I guess I shouldn't be surprised. The way we currently move food from field to table often seems hell-bent on making us sick, damaging the planet and dividing us as citizens. Fast-food companies worldwide spend billions of dollars a year to hook us on fat, sugar and salt (marketers behind the edible nail polish told the New York Times the product is an attempt to "remind the younger generation" of "the great taste and good times the brand stands for.")

Corporate agricultural giants grow larger and more predatory, pushing low-impact, regional, non-chemical approaches to the sidelines. And as we see every day at Community Food Centres Canada, 4 million Canadians struggle simply to put food on their table.

Yet, despite all of this -- despite, even, the end-is-nigh portent of chicken-flavoured nail polish -- I continue to believe that the future of food doesn't have to be so dim. A different world is possible so long as we can mobilize enough people to push for it.

Of course, a paradigm shift has been brewing for some time. Farmers, chefs, home cooks, foodies, beekeepers, health-care reformers and advocates for low-income people are the canaries in the coal mine, sounding the warning about the unsustainability of this bloated, inequitable and unhealthy food system. We've seen an explosion of farmer's markets, CSAs, and 100-mile restaurants. More and more people are gardening, eating local and working to regain lost cooking skills.

But if we really want to see lasting systemic change to the food system, we can't leave it to individual choices alone. The key to delivering a better food future for everyone is moving beyond individual change into the public realm. We must act collectively, pressuring governments to use their regulatory and legislative powers to emphasize health, sustainability and fairness.

There are some hopeful signs that the canaries are beginning to be heard on this larger stage. The city of Philadelphia recently decided to levy a municipal tax on sugar-sweetened beverages -- a "soda tax" -- with some of the revenue going toward creating better parks, community centres and schools. There's a growing chorus in Canada pushing for government to consider a basic income, which would help ensure marginalized people have access to good food.

And at Community Food Centres Canada, we've seen a passionate response to our call to join a movement of concerned citizens -- bringing together low-income communities with others interested in an alternative future.

The stakes are too high - the health and well-being of people and the planet - to be sidelined by edible nail polish or the shortsightedness of some politicians and shareholders.

In four years, we've established seven new Community Food Centres (and counting) across the country and joined with more than 90 Good Food Organizations to forge a vision of a healthy, sustainable, dignified and inclusive food system. Together with other progressive players, we're building an approach that combines the power of smaller-scale individual change -- healthier eating, growing our own food -- with an eye on the prize of true systemic transformation of our food system.

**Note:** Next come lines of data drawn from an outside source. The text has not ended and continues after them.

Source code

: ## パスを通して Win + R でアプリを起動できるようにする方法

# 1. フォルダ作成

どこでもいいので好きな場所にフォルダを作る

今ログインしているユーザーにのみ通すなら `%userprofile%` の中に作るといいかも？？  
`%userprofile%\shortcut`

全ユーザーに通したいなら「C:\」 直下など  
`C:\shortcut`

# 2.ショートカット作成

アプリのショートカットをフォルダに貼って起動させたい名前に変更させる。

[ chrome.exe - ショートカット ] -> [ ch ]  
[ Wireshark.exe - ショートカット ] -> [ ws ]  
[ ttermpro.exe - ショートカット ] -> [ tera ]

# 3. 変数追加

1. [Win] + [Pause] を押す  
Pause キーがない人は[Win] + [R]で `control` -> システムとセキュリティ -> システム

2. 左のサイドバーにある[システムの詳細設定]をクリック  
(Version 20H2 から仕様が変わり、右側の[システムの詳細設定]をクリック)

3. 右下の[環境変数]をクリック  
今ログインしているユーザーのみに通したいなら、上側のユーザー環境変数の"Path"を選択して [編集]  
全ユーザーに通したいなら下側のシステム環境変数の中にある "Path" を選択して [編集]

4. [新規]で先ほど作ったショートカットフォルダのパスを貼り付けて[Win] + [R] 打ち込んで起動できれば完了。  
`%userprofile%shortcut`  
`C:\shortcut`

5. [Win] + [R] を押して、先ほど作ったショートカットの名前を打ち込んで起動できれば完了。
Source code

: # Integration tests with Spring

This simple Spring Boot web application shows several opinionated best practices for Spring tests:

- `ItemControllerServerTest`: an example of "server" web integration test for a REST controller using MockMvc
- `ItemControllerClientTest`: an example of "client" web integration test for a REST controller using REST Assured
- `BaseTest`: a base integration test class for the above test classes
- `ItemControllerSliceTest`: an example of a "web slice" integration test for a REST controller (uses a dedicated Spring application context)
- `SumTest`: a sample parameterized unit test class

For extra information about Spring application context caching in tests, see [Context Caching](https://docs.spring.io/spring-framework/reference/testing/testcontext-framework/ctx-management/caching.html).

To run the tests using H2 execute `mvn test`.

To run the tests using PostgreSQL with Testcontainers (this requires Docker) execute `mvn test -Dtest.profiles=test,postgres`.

Of course, I know none of this is going to happen overnight. Change takes time. But the stakes are too high -- the health and well-being of people and the planet -- to be sidelined by edible nail polish or the shortsightedness of some politicians and shareholders.

Former U.S. President Franklin Delano Roosevelt once famously said, "I agree with you. I want to do it. Now make me do it." We need to remind ourselves that people power matters; in fact, it's the only way societal change happens. So let's push for the future we want to see. When it comes to food, we are all responsible for how we set the table.